那笔钱,她卖镯子的那笔,我还留着。没花,也不想花了。那是她的镯子,是妈留给她的,是她卖了救我的。我花了,就没了。不花,它还在。她还在,在那个数字里,在那张卡里,在我每次打开抽屉看到它的时候。
她把什么都给了我。她的镯子,她的钱,她的时间,她的命。我能给她什么?什么也没能给。她走了,我连哭都没有哭。不是不难过,是难过到一定程度就不会哭了。
今年冬天,下了场大雪。我站在阳台上看雪,雪很大,一片一片的。院子里的那棵银杏树光秃秃的,枝丫上落满了雪,白花花的。我看了很久。想起那年她卖镯子,想起那年她住院,想起那年她站在银杏树下,仰着头看叶子。她喜欢看叶子,每年秋天都要去看。今年秋天,她没看到。她在土里,看不到叶子了。但她在我心里,永远能看到。
那串佛珠,我后来又买了一串。不是新的,是旧的,在庙里求的。师父说,这串佛珠跟了她很多年,有灵性。我把那串佛珠放在姐的墓前,磕了三个头。
姐,下辈子,换我当你姐。你当妹妹,我照顾你。我不会让你卖镯子,不会让你睡折叠椅,不会让你操心一辈子。你只要好好活着,好好看叶子,好好过你的日子。剩下的,我来。风吹过来,沙沙地响。她听到了,答应了。那笔钱后来还是花掉了,花在姐的孙子身上。孩子考上大学那年,我把卡交给他,说这是你奶奶留给你的。他打开看,愣了很久,说奶奶哪来这么多钱。我说她攒的,一辈子攒的。他低下头,眼泪掉在卡上,啪嗒一声,很轻,很重。
孩子去上大学那天,我去送他。站在火车站门口,他背着包,回过头看我,说姨奶奶,我走了。我说去吧。他走了几步,又回过头,说姨奶奶,你一个人好好的。我说好。他转过身,走进人群里。他的背影很高,很瘦,像年轻时候的姐。我站在那里,看着那背影越来越远,越来越小,最后消失了。风吹过来,凉飕飕的。
姐走了以后,我开始一个人住。一个人吃饭,一个人看电视,一个人过年。有时候会去姐的墓前坐坐,跟她说说话。说她孙子考上了大学,说她老伴也走了,说那棵银杏树又高了多少。她听着,不说话。风吹过来,沙沙地响,那是她在回答。
今年秋天,银杏叶又黄了。我站在树下,仰着头看,叶子落下来,落在我肩上,落在头上。我不再拂了,让它落着。反正也没人帮我拂了,拂了还会落,不如不拂。风吹过来,叶子沙沙地响。
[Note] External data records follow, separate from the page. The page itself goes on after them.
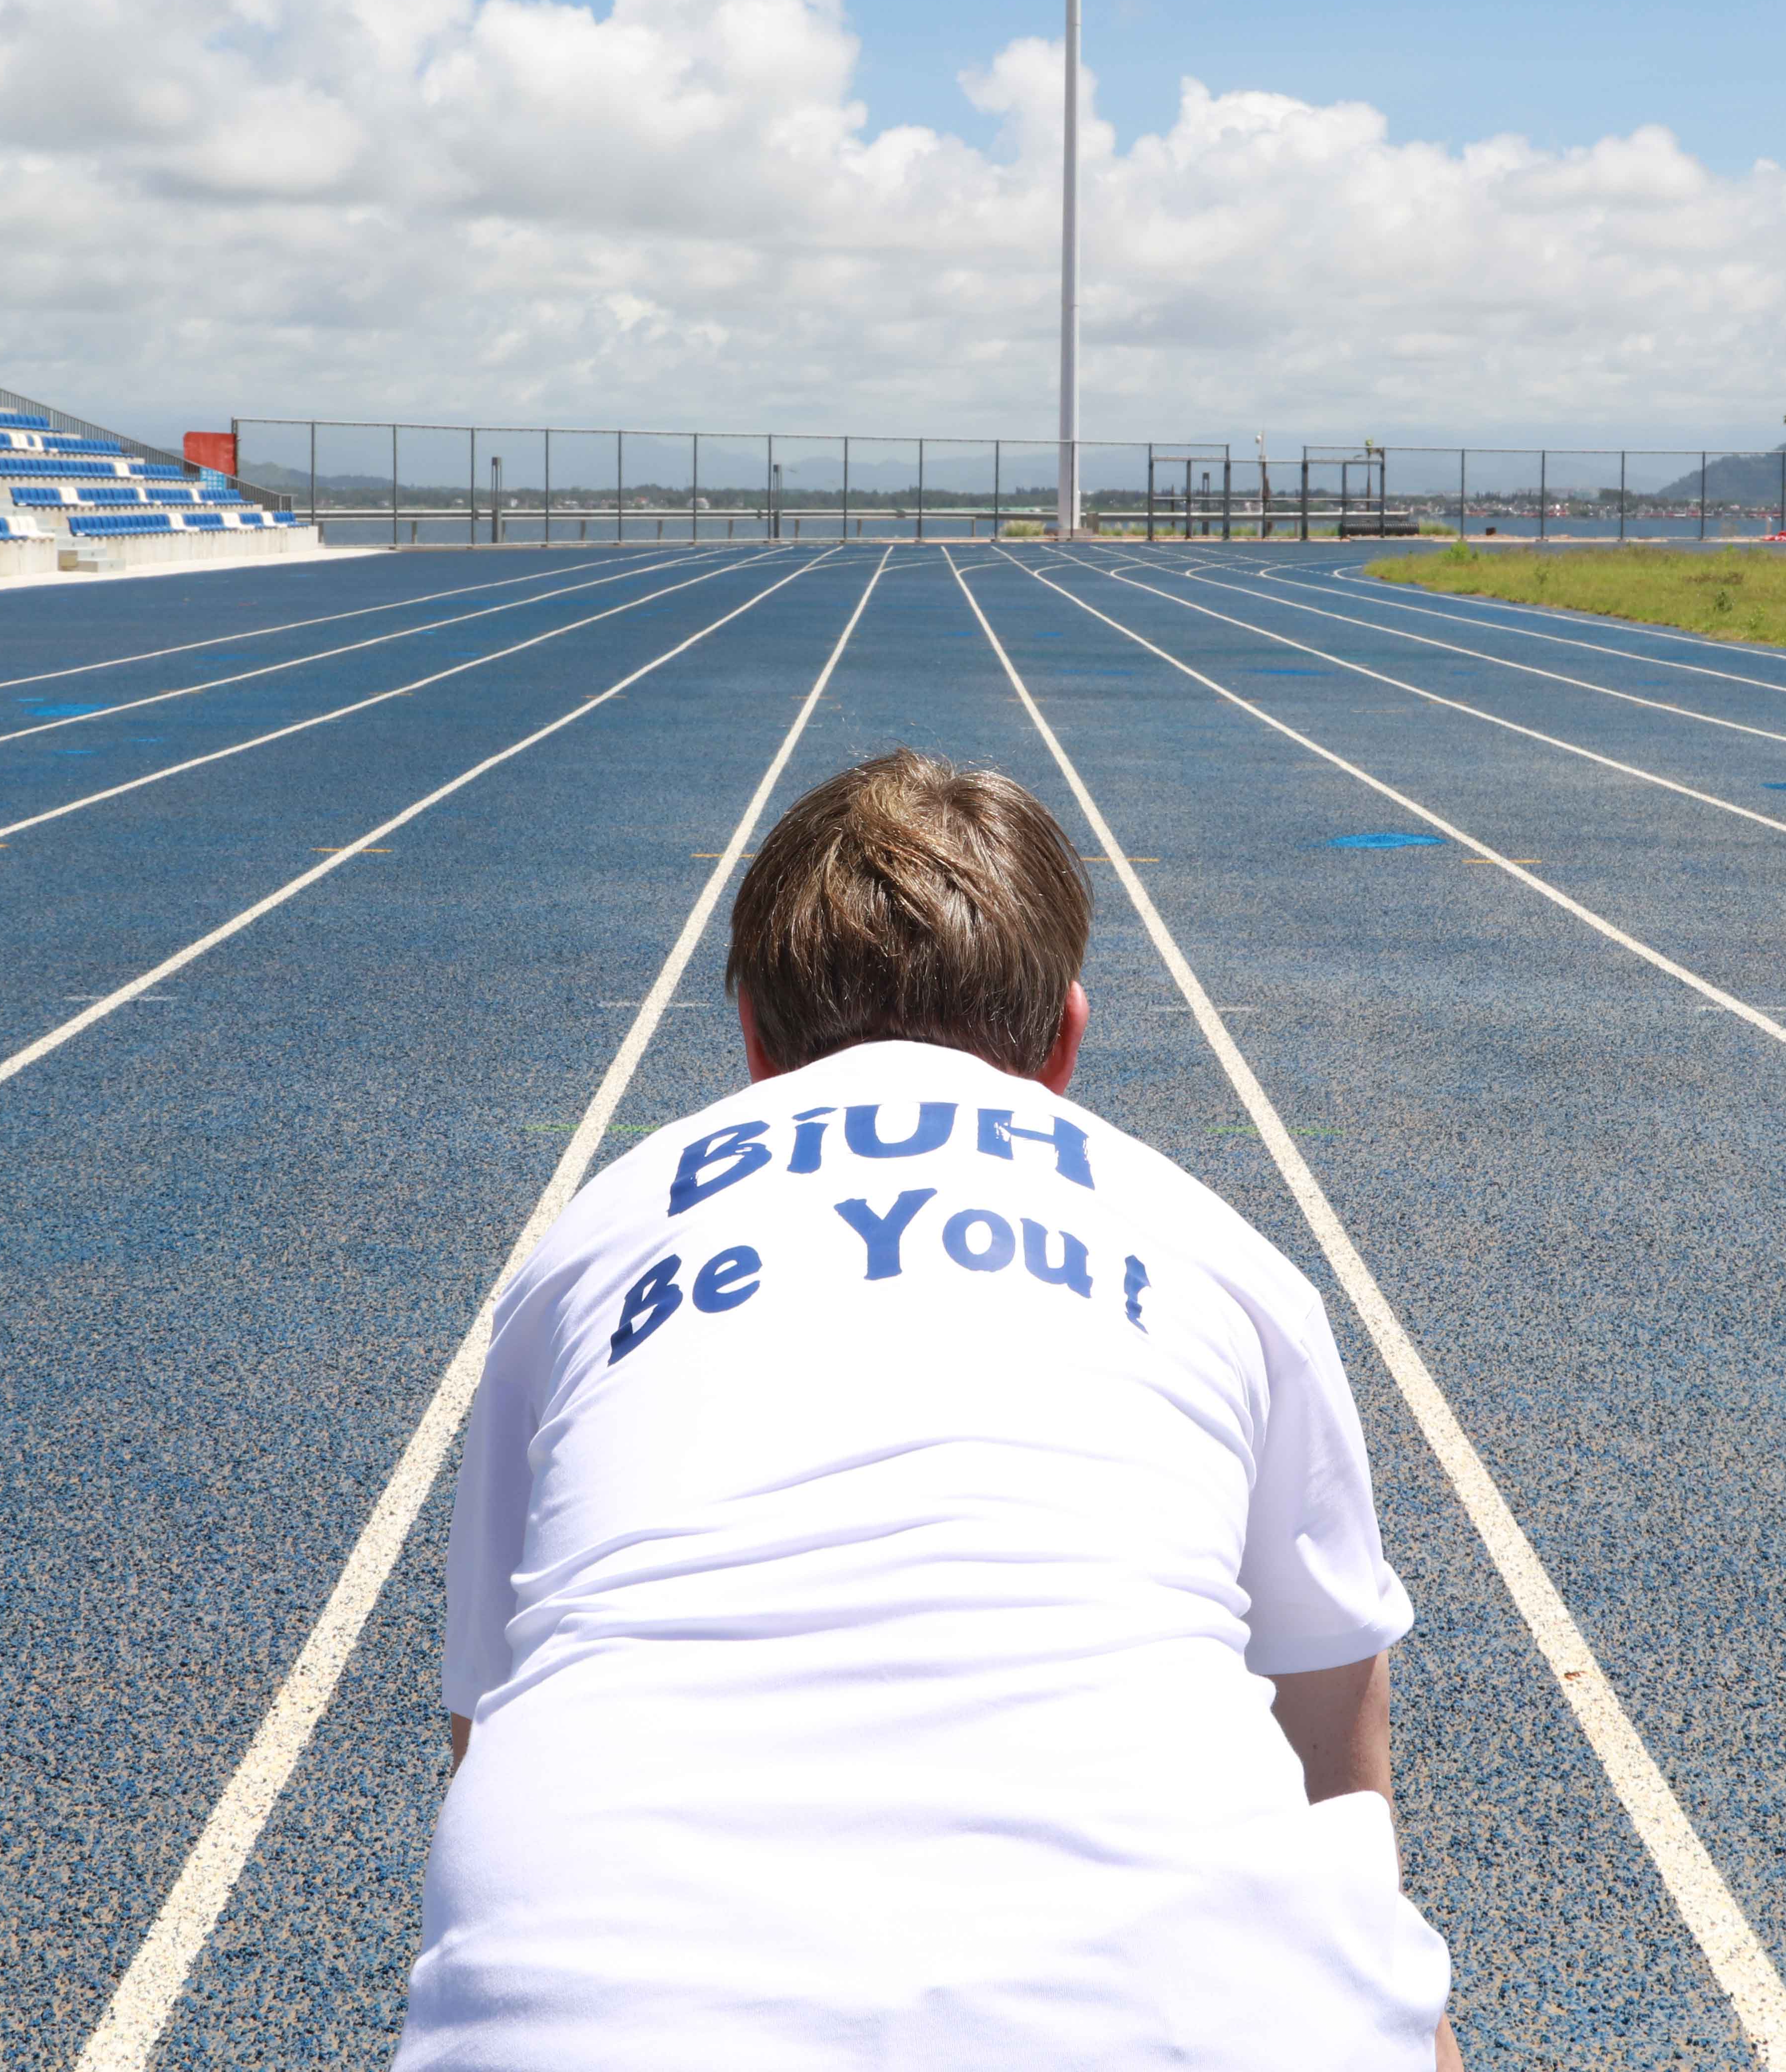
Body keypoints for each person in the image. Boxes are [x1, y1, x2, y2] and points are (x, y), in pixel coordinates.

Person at [396, 748, 1459, 2070]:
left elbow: (486, 1731)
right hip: (1192, 1996)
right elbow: (1337, 1776)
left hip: (602, 1998)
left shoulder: (581, 1253)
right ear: (1066, 1041)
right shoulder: (1229, 1262)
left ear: (752, 1050)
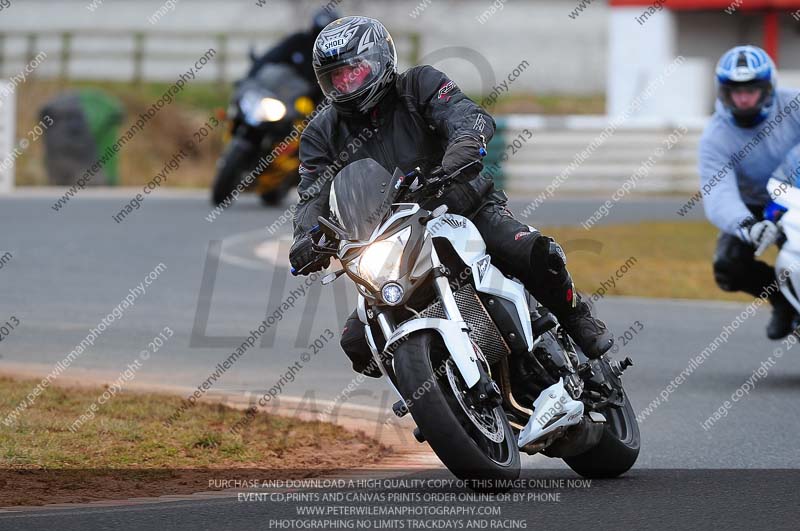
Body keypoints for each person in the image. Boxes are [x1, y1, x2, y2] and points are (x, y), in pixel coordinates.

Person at [288, 16, 613, 376]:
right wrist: (305, 238)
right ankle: (438, 396)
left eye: (355, 71)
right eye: (337, 77)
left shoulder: (418, 86)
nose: (347, 83)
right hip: (390, 239)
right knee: (356, 342)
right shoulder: (321, 132)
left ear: (380, 60)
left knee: (534, 252)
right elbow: (312, 196)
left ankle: (578, 320)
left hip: (462, 206)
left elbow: (465, 115)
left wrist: (465, 145)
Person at [699, 45, 800, 339]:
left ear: (767, 88)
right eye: (735, 90)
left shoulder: (794, 104)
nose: (743, 98)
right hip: (755, 208)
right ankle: (783, 302)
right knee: (728, 267)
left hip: (797, 195)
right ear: (723, 92)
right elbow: (718, 193)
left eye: (751, 89)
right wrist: (748, 227)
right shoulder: (714, 137)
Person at [246, 7, 341, 102]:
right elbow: (272, 56)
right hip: (290, 99)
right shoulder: (298, 41)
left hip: (324, 100)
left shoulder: (340, 50)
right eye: (317, 34)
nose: (320, 40)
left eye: (326, 35)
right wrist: (251, 77)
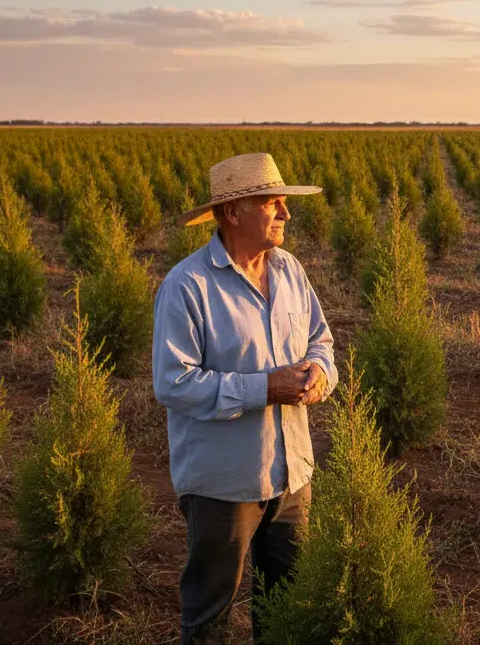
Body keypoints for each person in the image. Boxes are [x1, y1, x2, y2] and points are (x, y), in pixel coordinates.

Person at [152, 152, 337, 645]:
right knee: (210, 614)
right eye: (273, 203)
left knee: (288, 609)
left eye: (284, 202)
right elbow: (172, 383)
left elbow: (321, 339)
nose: (286, 213)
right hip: (224, 486)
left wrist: (320, 372)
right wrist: (264, 388)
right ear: (233, 212)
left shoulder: (291, 270)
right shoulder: (186, 286)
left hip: (292, 475)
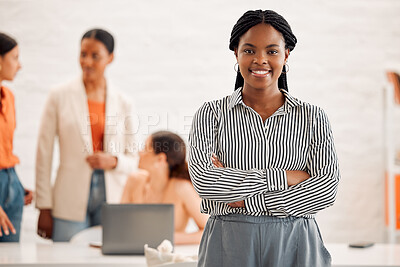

姐,你在那边,也有银杏树吗?也有叶子黄了又落,落了又长吗?如果有,你也站在树下,让叶子落你一身。别拂,让它落着。
我一个人,走回了家。路不长,但我走了很久。天快黑了,路灯亮了,橘黄色的,照在地上,像铺了一层霜。我走得慢,不急,反正也没人等我。
到家了,开门,换鞋,坐在沙发上。电视开着,声音不大。窗外的路灯还亮着,我看着那光,看了很久。那串佛珠在手里,一颗一颗地转。姐,又是一年。你走了几年了,我不数了,数了也回不来。你好好的,我也好好的。
那棵银杏树,明年还会黄,还会落。我还会去看,还会站在树下,让叶子落一身。然后走回家,走得很慢。
灯还亮着,路还长。我一个人。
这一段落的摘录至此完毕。